• **Task details**: Reproduce the text of every row below line for line, changing nothing.

━━ Extracted material ━━

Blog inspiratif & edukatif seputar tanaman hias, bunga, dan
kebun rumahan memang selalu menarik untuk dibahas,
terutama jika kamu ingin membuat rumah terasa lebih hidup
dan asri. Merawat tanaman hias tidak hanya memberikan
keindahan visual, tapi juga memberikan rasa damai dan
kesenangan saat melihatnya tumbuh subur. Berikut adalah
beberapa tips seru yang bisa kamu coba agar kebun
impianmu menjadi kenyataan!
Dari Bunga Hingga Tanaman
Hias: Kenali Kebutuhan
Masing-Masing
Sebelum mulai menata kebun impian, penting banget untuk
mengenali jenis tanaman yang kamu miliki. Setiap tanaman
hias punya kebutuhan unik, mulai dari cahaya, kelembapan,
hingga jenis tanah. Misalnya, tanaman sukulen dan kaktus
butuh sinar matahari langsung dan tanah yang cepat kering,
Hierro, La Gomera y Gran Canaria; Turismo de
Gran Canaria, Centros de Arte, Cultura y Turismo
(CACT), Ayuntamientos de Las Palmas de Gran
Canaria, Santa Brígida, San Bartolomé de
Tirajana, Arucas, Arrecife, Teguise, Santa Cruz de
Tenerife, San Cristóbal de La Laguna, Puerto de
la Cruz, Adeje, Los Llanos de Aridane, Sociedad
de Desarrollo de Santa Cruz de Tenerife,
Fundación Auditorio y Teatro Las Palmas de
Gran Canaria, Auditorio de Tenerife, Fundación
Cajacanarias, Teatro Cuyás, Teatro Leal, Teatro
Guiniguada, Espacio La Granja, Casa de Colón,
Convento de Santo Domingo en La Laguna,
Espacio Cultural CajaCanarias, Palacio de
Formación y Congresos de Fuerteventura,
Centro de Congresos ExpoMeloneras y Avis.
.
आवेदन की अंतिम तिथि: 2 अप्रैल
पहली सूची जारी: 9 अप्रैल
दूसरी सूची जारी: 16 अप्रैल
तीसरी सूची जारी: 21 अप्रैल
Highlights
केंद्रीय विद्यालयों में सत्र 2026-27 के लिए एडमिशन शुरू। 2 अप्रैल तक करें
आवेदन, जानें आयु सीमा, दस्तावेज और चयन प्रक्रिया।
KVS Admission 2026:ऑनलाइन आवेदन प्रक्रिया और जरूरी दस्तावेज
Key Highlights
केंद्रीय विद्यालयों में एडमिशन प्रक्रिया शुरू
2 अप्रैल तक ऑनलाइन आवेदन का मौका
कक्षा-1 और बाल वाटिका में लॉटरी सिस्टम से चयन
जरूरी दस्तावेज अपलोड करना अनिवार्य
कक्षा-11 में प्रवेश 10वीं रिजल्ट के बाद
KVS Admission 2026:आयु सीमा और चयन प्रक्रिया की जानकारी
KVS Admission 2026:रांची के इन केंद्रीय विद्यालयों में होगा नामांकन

━━━

• **Written solution**:
Blog inspiratif & edukatif seputar tanaman hias, bunga, dan
kebun rumahan memang selalu menarik untuk dibahas,
terutama jika kamu ingin membuat rumah terasa lebih hidup
dan asri. Merawat tanaman hias tidak hanya memberikan
keindahan visual, tapi juga memberikan rasa damai dan
kesenangan saat melihatnya tumbuh subur. Berikut adalah
beberapa tips seru yang bisa kamu coba agar kebun
impianmu menjadi kenyataan!
Dari Bunga Hingga Tanaman
Hias: Kenali Kebutuhan
Masing-Masing
Sebelum mulai menata kebun impian, penting banget untuk
mengenali jenis tanaman yang kamu miliki. Setiap tanaman
hias punya kebutuhan unik, mulai dari cahaya, kelembapan,
hingga jenis tanah. Misalnya, tanaman sukulen dan kaktus
butuh sinar matahari langsung dan tanah yang cepat kering,
Hierro, La Gomera y Gran Canaria; Turismo de
Gran Canaria, Centros de Arte, Cultura y Turismo
(CACT), Ayuntamientos de Las Palmas de Gran
Canaria, Santa Brígida, San Bartolomé de
Tirajana, Arucas, Arrecife, Teguise, Santa Cruz de
Tenerife, San Cristóbal de La Laguna, Puerto de
la Cruz, Adeje, Los Llanos de Aridane, Sociedad
de Desarrollo de Santa Cruz de Tenerife,
Fundación Auditorio y Teatro Las Palmas de
Gran Canaria, Auditorio de Tenerife, Fundación
Cajacanarias, Teatro Cuyás, Teatro Leal, Teatro
Guiniguada, Espacio La Granja, Casa de Colón,
Convento de Santo Domingo en La Laguna,
Espacio Cultural CajaCanarias, Palacio de
Formación y Congresos de Fuerteventura,
Centro de Congresos ExpoMeloneras y Avis.
.
आवेदन की अंतिम तिथि: 2 अप्रैल
पहली सूची जारी: 9 अप्रैल
दूसरी सूची जारी: 16 अप्रैल
तीसरी सूची जारी: 21 अप्रैल
Highlights
केंद्रीय विद्यालयों में सत्र 2026-27 के लिए एडमिशन शुरू। 2 अप्रैल तक करें
आवेदन, जानें आयु सीमा, दस्तावेज और चयन प्रक्रिया।
KVS Admission 2026:ऑनलाइन आवेदन प्रक्रिया और जरूरी दस्तावेज
Key Highlights
केंद्रीय विद्यालयों में एडमिशन प्रक्रिया शुरू
2 अप्रैल तक ऑनलाइन आवेदन का मौका
कक्षा-1 और बाल वाटिका में लॉटरी सिस्टम से चयन
जरूरी दस्तावेज अपलोड करना अनिवार्य
कक्षा-11 में प्रवेश 10वीं रिजल्ट के बाद
KVS Admission 2026:आयु सीमा और चयन प्रक्रिया की जानकारी
KVS Admission 2026:रांची के इन केंद्रीय विद्यालयों में होगा नामांकन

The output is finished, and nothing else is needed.